Verbal gymnastics by Abe soundalike

Reporter: Jim Williams
Date published: 25 March 2011


The Friday Thing

WAS Jim McMahon’s Hathershaw Address, with its shades of Abe Lincoln’s words at Gettysburg (“government of the people, by the people, and for the people, shall not perish from the earth”) an indication that he sees himself as leader of Oldham Council after the May elections?

After all, he already has a substitute budget in his jacket pocket.

Jim was introducing his vision of a Co-operative Council that is, apparently, a kind of power-to-the people melange in which councillors actually listen to we ordinary folk.

Like me, you probably thought councillors got their generous allowances for listening to we ordinary folk already, but perhaps they’re not doing it or perhaps they are listening but not taking any notice.
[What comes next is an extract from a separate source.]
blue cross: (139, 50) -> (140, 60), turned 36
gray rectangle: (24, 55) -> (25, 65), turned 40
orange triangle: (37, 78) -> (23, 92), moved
Maybe that’s why we feel we could lose at least a third of them without suffering any significant impact, except that we would save a lot of money to spend on more useful things.

Jim, however, had a severe attack of the rhetorics (a nasty affliction related to thesaurusitis and a mild form of cliché clap, English or Chinese versions).

And so we had: “By the strength of our common endeavour we achieve more than we achieve alone, so as to create for each of us the means to realise our true potential and for all of us a community in which power, wealth and opportunity are in the hands of the many, not the few, where rights we enjoy reflect the duties we owe and where we live together, freely in a spirit of solidarity, tolerance and respect.”

There was more in the same style with Jim’s verbal gymnastics allowing him to use the word “together” three times in one sentence. Now that’s what you call togetherness.

Jim’s heart is in the right place and no one would argue with the need for Oldhamers from all communities to come together in shaping the future of the borough and improving the lives of its future citizens. But isn’t that what local government was set up to do, what it was always supposed to be for?

Will calling it a Co-operative Council make it any better? Will it pay a divvy?



ISN’T it rather galling how our national government always seems so gung-ho about going to war?

There is more relish than reluctance about putting our brave men and women into the front line in some far flung (though not flung far enough) corner of the world like Libya, Afghanistan and Iraq.

As a nation we are a financial basket case in that our basket has no money it, leaving families right across the land in dire straits, possibly for years to come.

Bombing Libya will cost millions, possibly billions before it is done so why didn’t our Government and the Opposition say: “Just hang on a minute, we can’t afford this.”

Why didn’t they follow the Arab League (where there are more billionaires than there are grains of sand on Blackpool beach) and say sorrowfully: “Yes, we support the action in Libya, but no, we are not taking part, but thanks for asking.”

Supporting the desperate poor in the Third World is one thing; financing wars that are not our business and that do not affect us are something else entirely.

Isn’t it a pity that those who govern us and who get a testosterone kick out of involving us in wars are not the ones who have to go to the front line?

Are they trying to build a new empire to lord it over? Heaven help us.




FINAL WORD: As a former smoker (there are still days, more than 20 years since I last lit up, that I fancy a fag) it was startling to see in the Budget that a packet of 20 cigarettes now costs £7. That’s a ridiculous amount of money to put something in your mouth and set fire to it. But would I pay it if I were still in thrall to nicotine? Yes I would.